Stored items from a collection:
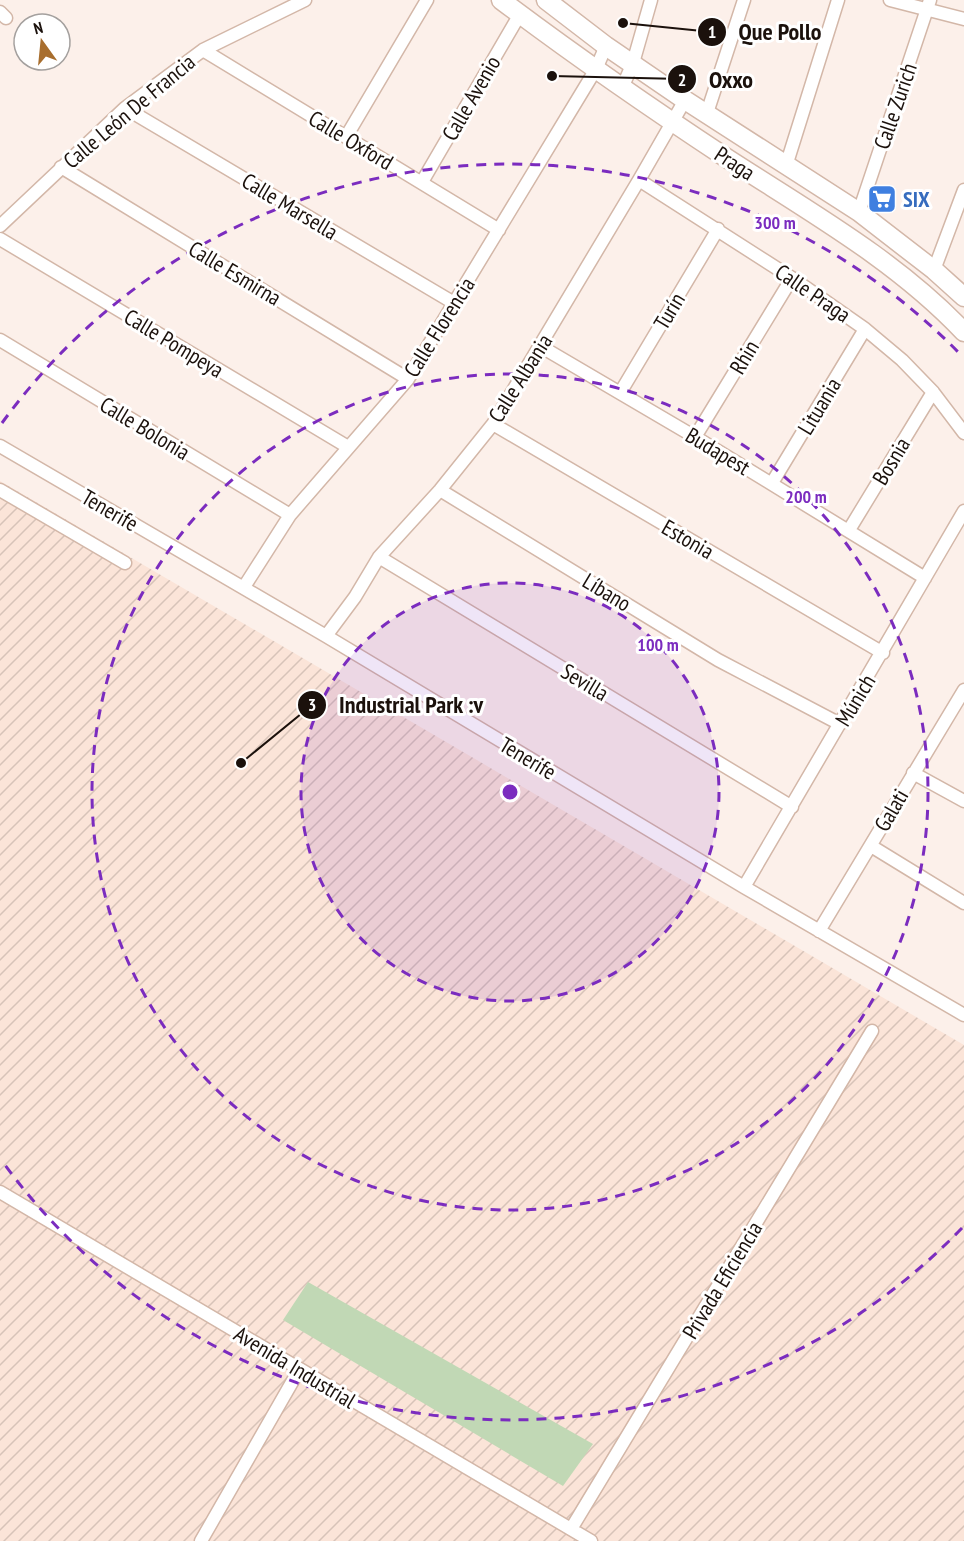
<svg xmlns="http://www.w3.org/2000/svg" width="964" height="1541" font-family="'PT Sans Narrow',sans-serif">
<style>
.industrial{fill:url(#industrial-furrows)}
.grass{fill:#c1d8b5}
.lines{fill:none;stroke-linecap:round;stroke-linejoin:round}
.street-casing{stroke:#d3b7a8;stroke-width:15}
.secondary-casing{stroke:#d3b7a8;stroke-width:21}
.street{stroke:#fff;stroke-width:12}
.secondary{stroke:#fff;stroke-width:18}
.ring{fill:none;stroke:#7b2cbf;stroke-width:3;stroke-dasharray:10 8}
.labels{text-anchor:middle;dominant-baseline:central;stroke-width:6;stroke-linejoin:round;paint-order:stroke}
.street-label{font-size:22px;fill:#1b110c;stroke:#fff}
.shop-label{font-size:22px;font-weight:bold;fill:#366cbe;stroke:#fff;text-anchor:start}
.centre{fill:#7b2cbf;stroke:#fff;stroke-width:3}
.ring-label{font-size:18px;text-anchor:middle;font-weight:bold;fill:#7b2cbf;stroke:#fff;stroke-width:6;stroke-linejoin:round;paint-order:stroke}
.leader{fill:none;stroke:#1b110c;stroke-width:2}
.callout-dot{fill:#1b110c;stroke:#fff;stroke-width:2}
.mark-label{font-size:18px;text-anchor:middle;font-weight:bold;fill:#fff}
.callout-label{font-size:24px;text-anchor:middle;font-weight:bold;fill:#1b110c;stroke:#fff;stroke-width:6;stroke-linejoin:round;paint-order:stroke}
</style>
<defs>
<pattern id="industrial-furrows" width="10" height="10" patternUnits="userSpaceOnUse" patternTransform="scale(1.5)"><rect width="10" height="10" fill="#fbe4d8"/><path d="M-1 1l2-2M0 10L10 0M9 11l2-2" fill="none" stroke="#d7c3b8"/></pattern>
</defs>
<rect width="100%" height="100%" fill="#fcf0ea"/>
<path class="industrial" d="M0 481 964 1045V1541H0Z"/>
<path class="grass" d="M308 1282 593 1444 563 1486 283 1320Z"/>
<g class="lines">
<g class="street-casing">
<path id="street" d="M890 0 964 19
M0 12 6 18
M203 50 499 230
M622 88 633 63 651 0
M125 108 454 303
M707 113 744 0
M346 137 427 0
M786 166 838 0
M61 167 408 379
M639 180 792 278 865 329 902 360 933 392 964 433
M422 182 520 14
M859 212 930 0
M0 226 125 108 203 50 305 0
M0 239 348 447
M934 270 964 190
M0 340 290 515
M540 346 695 437 925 578
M620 393 718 229
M493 424 883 653
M695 437 792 278
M0 446 326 636 744 887 964 1015
M772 483 865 329
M0 490 125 563
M440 490 718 660 840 724
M849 530 933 392
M379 557 792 807
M244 587 290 515 408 379 596 69 606 46
M326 636 355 597 379 557 440 490 493 424 639 180 685 100
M913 773 964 801
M871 846 964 903
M744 887 964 511
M819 931 964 690
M0 1192 591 1541
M571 1529 872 1031
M201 1541 299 1370"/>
</g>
<g class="secondary-casing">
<path id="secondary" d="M501 0C574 55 649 107 725 157 808 211 896 260 964 332
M546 0 606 46 685 100 859 212 934 270 964 297"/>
</g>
<use href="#street" class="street"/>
<use href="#secondary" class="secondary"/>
</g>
<circle cx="510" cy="792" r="209" fill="#7b2cbf" fill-opacity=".12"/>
<g class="ring">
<circle cx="510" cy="792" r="209"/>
<circle cx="510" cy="792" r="418"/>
<path d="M962 1228A628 628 0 0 1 2 1161M2 423A628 628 0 0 1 962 356"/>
</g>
<defs>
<g id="supermarket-square" transform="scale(1.5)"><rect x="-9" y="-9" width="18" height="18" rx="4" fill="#3f7fe0" stroke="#fff"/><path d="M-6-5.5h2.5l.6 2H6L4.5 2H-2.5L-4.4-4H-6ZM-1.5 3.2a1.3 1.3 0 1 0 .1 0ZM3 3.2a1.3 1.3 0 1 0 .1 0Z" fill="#fff"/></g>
</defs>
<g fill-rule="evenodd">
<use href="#supermarket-square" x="882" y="199"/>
</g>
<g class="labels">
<g class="street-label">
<text transform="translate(471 98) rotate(-60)">Calle Avenio</text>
<text transform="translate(895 106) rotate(-71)">Calle Zurich</text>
<text transform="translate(129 111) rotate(-40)">Calle León De Francia</text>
<text transform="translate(351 140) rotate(31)">Calle Oxford</text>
<text transform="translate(735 163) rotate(33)">Praga</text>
<text transform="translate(290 206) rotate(31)">Calle Marsella</text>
<text transform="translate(235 273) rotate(31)">Calle Esmirna</text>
<text transform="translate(813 293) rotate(34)">Calle Praga</text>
<text transform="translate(669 311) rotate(-59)">Turín</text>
<text transform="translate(439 327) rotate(-58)">Calle Florencia</text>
<text transform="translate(174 343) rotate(31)">Calle Pompeya</text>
<text transform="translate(744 357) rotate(-59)">Rhin</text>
<text transform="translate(520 378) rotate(-58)">Calle Albania</text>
<text transform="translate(819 406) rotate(-59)">Lituania</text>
<text transform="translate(145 428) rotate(31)">Calle Bolonia</text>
<text transform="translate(718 451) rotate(31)">Budapest</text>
<text transform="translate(891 461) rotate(-59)">Bosnia</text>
<text transform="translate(110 510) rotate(30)">Tenerife</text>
<text transform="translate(688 539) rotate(30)">Estonia</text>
<text transform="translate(607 592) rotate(31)">Líbano</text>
<text transform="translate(585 682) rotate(31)">Sevilla</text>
<text transform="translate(855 700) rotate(-59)">Múnich</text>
<text transform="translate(528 758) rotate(31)">Tenerife</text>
<text transform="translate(891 810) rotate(-60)">Galati</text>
<text transform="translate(722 1280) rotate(-59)">Privada Eficiencia</text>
<text transform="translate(295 1367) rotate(31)">Avenida Industrial</text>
</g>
<g class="shop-label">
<text x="903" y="199">SIX</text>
</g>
</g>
<circle cx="510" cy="792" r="9" class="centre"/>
<g class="ring-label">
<text x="775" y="229">300 m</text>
<text x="806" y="503">200 m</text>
<text x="658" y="651">100 m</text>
</g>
<path class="leader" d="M623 23L712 32M552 76L682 79M241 763L312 705"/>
<g class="callout-dot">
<circle cx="623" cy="23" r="6"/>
<circle cx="552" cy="76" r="6"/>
<circle cx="241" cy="763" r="6"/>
<circle cx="712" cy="32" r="15"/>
<circle cx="682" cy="79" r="15"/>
<circle cx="312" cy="705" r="15"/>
</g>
<g class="mark-label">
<text x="712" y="38">1</text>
<text x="682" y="86">2</text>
<text x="312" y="711">3</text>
</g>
<g class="callout-label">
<text x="780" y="40">Que Pollo</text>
<text x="731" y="88">Oxxo</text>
<text x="411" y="713">Industrial Park :v</text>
</g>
<g transform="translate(42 42) rotate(345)"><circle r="28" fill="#ffffff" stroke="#a4a09e" stroke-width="1.5"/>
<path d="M0-4.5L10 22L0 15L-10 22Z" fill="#a86e2e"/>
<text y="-9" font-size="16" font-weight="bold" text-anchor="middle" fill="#1b110c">N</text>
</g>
</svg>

**WORK INSTRUCTIONS:** With the pictures removed, copy the data above word for word.

**WRITTEN REPLY:**
<svg xmlns="http://www.w3.org/2000/svg" width="964" height="1541" font-family="'PT Sans Narrow',sans-serif">
<style>
.industrial{fill:url(#industrial-furrows)}
.grass{fill:#c1d8b5}
.lines{fill:none;stroke-linecap:round;stroke-linejoin:round}
.street-casing{stroke:#d3b7a8;stroke-width:15}
.secondary-casing{stroke:#d3b7a8;stroke-width:21}
.street{stroke:#fff;stroke-width:12}
.secondary{stroke:#fff;stroke-width:18}
.ring{fill:none;stroke:#7b2cbf;stroke-width:3;stroke-dasharray:10 8}
.labels{text-anchor:middle;dominant-baseline:central;stroke-width:6;stroke-linejoin:round;paint-order:stroke}
.street-label{font-size:22px;fill:#1b110c;stroke:#fff}
.shop-label{font-size:22px;font-weight:bold;fill:#366cbe;stroke:#fff;text-anchor:start}
.centre{fill:#7b2cbf;stroke:#fff;stroke-width:3}
.ring-label{font-size:18px;text-anchor:middle;font-weight:bold;fill:#7b2cbf;stroke:#fff;stroke-width:6;stroke-linejoin:round;paint-order:stroke}
.leader{fill:none;stroke:#1b110c;stroke-width:2}
.callout-dot{fill:#1b110c;stroke:#fff;stroke-width:2}
.mark-label{font-size:18px;text-anchor:middle;font-weight:bold;fill:#fff}
.callout-label{font-size:24px;text-anchor:middle;font-weight:bold;fill:#1b110c;stroke:#fff;stroke-width:6;stroke-linejoin:round;paint-order:stroke}
</style>
<defs>
<pattern id="industrial-furrows" width="10" height="10" patternUnits="userSpaceOnUse" patternTransform="scale(1.5)"><rect width="10" height="10" fill="#fbe4d8"/><path d="M-1 1l2-2M0 10L10 0M9 11l2-2" fill="none" stroke="#d7c3b8"/></pattern>
</defs>
<rect width="100%" height="100%" fill="#fcf0ea"/>
<path class="industrial" d="M0 481 964 1045V1541H0Z"/>
<path class="grass" d="M308 1282 593 1444 563 1486 283 1320Z"/>
<g class="lines">
<g class="street-casing">
<path id="street" d="M890 0 964 19
M0 12 6 18
M203 50 499 230
M622 88 633 63 651 0
M125 108 454 303
M707 113 744 0
M346 137 427 0
M786 166 838 0
M61 167 408 379
M639 180 792 278 865 329 902 360 933 392 964 433
M422 182 520 14
M859 212 930 0
M0 226 125 108 203 50 305 0
M0 239 348 447
M934 270 964 190
M0 340 290 515
M540 346 695 437 925 578
M620 393 718 229
M493 424 883 653
M695 437 792 278
M0 446 326 636 744 887 964 1015
M772 483 865 329
M0 490 125 563
M440 490 718 660 840 724
M849 530 933 392
M379 557 792 807
M244 587 290 515 408 379 596 69 606 46
M326 636 355 597 379 557 440 490 493 424 639 180 685 100
M913 773 964 801
M871 846 964 903
M744 887 964 511
M819 931 964 690
M0 1192 591 1541
M571 1529 872 1031
M201 1541 299 1370"/>
</g>
<g class="secondary-casing">
<path id="secondary" d="M501 0C574 55 649 107 725 157 808 211 896 260 964 332
M546 0 606 46 685 100 859 212 934 270 964 297"/>
</g>
<use href="#street" class="street"/>
<use href="#secondary" class="secondary"/>
</g>
<circle cx="510" cy="792" r="209" fill="#7b2cbf" fill-opacity=".12"/>
<g class="ring">
<circle cx="510" cy="792" r="209"/>
<circle cx="510" cy="792" r="418"/>
<path d="M962 1228A628 628 0 0 1 2 1161M2 423A628 628 0 0 1 962 356"/>
</g>
<defs>
<g id="supermarket-square" transform="scale(1.5)"><rect x="-9" y="-9" width="18" height="18" rx="4" fill="#3f7fe0" stroke="#fff"/><path d="M-6-5.5h2.5l.6 2H6L4.5 2H-2.5L-4.4-4H-6ZM-1.5 3.2a1.3 1.3 0 1 0 .1 0ZM3 3.2a1.3 1.3 0 1 0 .1 0Z" fill="#fff"/></g>
</defs>
<g fill-rule="evenodd">
<use href="#supermarket-square" x="882" y="199"/>
</g>
<g class="labels">
<g class="street-label">
<text transform="translate(471 98) rotate(-60)">Calle Avenio</text>
<text transform="translate(895 106) rotate(-71)">Calle Zurich</text>
<text transform="translate(129 111) rotate(-40)">Calle León De Francia</text>
<text transform="translate(351 140) rotate(31)">Calle Oxford</text>
<text transform="translate(735 163) rotate(33)">Praga</text>
<text transform="translate(290 206) rotate(31)">Calle Marsella</text>
<text transform="translate(235 273) rotate(31)">Calle Esmirna</text>
<text transform="translate(813 293) rotate(34)">Calle Praga</text>
<text transform="translate(669 311) rotate(-59)">Turín</text>
<text transform="translate(439 327) rotate(-58)">Calle Florencia</text>
<text transform="translate(174 343) rotate(31)">Calle Pompeya</text>
<text transform="translate(744 357) rotate(-59)">Rhin</text>
<text transform="translate(520 378) rotate(-58)">Calle Albania</text>
<text transform="translate(819 406) rotate(-59)">Lituania</text>
<text transform="translate(145 428) rotate(31)">Calle Bolonia</text>
<text transform="translate(718 451) rotate(31)">Budapest</text>
<text transform="translate(891 461) rotate(-59)">Bosnia</text>
<text transform="translate(110 510) rotate(30)">Tenerife</text>
<text transform="translate(688 539) rotate(30)">Estonia</text>
<text transform="translate(607 592) rotate(31)">Líbano</text>
<text transform="translate(585 682) rotate(31)">Sevilla</text>
<text transform="translate(855 700) rotate(-59)">Múnich</text>
<text transform="translate(528 758) rotate(31)">Tenerife</text>
<text transform="translate(891 810) rotate(-60)">Galati</text>
<text transform="translate(722 1280) rotate(-59)">Privada Eficiencia</text>
<text transform="translate(295 1367) rotate(31)">Avenida Industrial</text>
</g>
<g class="shop-label">
<text x="903" y="199">SIX</text>
</g>
</g>
<circle cx="510" cy="792" r="9" class="centre"/>
<g class="ring-label">
<text x="775" y="229">300 m</text>
<text x="806" y="503">200 m</text>
<text x="658" y="651">100 m</text>
</g>
<path class="leader" d="M623 23L712 32M552 76L682 79M241 763L312 705"/>
<g class="callout-dot">
<circle cx="623" cy="23" r="6"/>
<circle cx="552" cy="76" r="6"/>
<circle cx="241" cy="763" r="6"/>
<circle cx="712" cy="32" r="15"/>
<circle cx="682" cy="79" r="15"/>
<circle cx="312" cy="705" r="15"/>
</g>
<g class="mark-label">
<text x="712" y="38">1</text>
<text x="682" y="86">2</text>
<text x="312" y="711">3</text>
</g>
<g class="callout-label">
<text x="780" y="40">Que Pollo</text>
<text x="731" y="88">Oxxo</text>
<text x="411" y="713">Industrial Park :v</text>
</g>
<g transform="translate(42 42) rotate(345)"><circle r="28" fill="#ffffff" stroke="#a4a09e" stroke-width="1.5"/>
<path d="M0-4.5L10 22L0 15L-10 22Z" fill="#a86e2e"/>
<text y="-9" font-size="16" font-weight="bold" text-anchor="middle" fill="#1b110c">N</text>
</g>
</svg>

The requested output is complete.